» **TASK**:
From the records below, state how many lines hold the string "than", without any other text.

(Page-level text extractions)

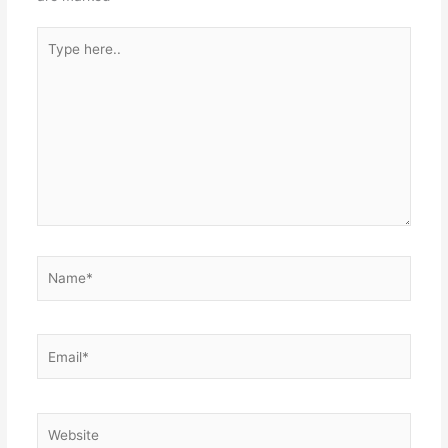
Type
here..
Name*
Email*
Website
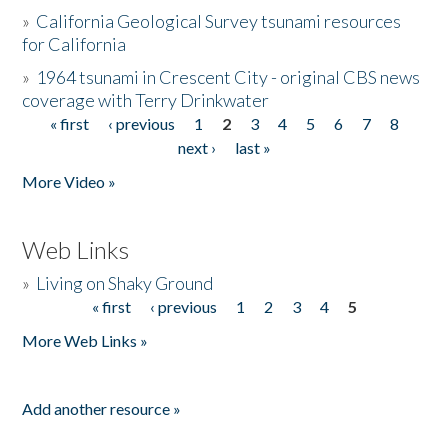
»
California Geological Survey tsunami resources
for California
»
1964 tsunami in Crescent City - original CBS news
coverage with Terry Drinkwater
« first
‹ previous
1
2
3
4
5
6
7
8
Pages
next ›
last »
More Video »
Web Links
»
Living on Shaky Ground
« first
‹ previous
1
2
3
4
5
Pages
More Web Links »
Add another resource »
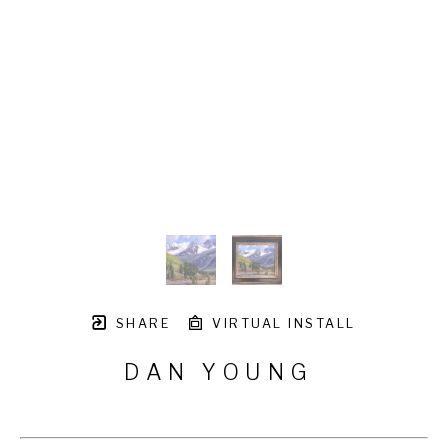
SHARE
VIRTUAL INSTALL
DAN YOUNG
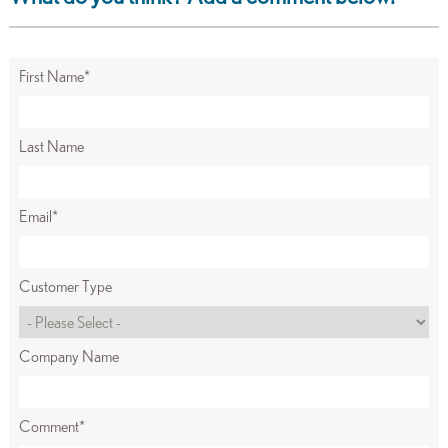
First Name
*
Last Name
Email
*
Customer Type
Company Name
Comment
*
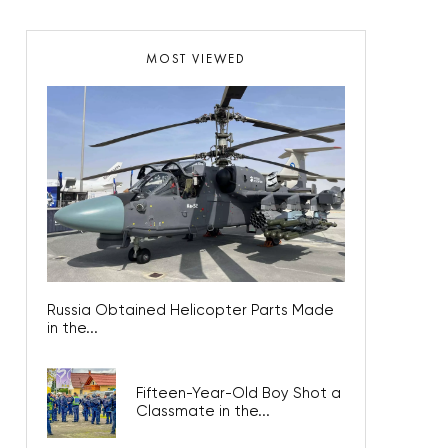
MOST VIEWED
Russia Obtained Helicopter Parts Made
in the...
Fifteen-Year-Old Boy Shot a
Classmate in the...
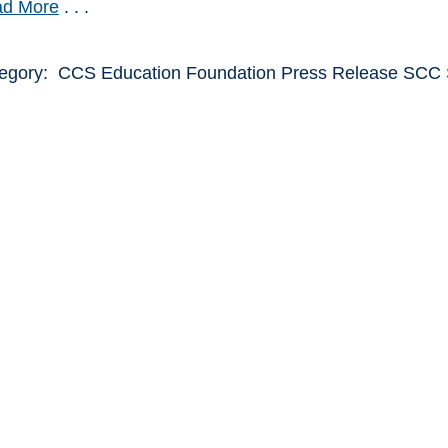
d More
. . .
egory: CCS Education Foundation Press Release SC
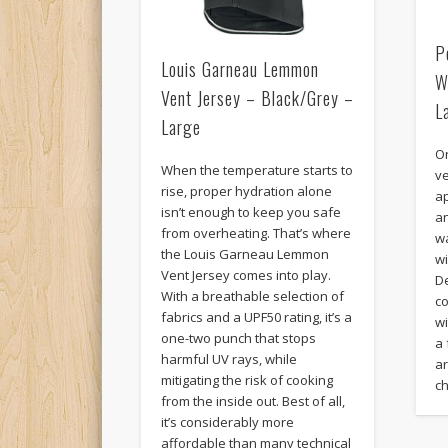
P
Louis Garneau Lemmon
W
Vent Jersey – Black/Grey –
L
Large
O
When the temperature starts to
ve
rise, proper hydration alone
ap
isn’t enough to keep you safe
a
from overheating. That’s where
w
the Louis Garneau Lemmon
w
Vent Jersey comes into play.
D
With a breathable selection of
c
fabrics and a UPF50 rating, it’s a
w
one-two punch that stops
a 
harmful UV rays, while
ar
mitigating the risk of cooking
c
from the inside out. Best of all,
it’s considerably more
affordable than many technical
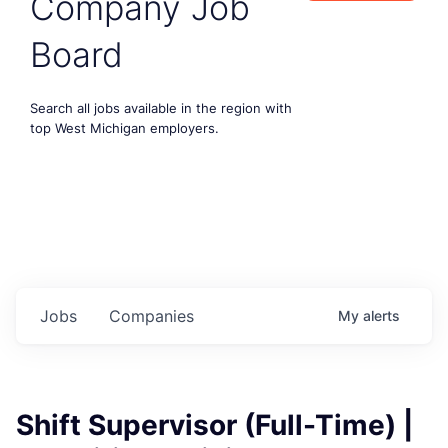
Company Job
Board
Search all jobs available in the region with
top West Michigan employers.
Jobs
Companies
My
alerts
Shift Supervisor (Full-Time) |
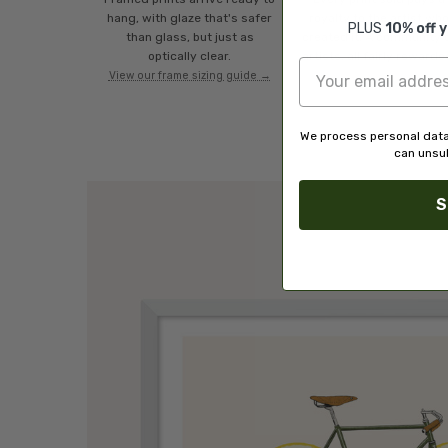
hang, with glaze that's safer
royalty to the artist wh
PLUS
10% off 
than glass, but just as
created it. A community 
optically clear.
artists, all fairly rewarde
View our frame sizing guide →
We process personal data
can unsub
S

» **SOLUTION TO THE EXERCISE**:
2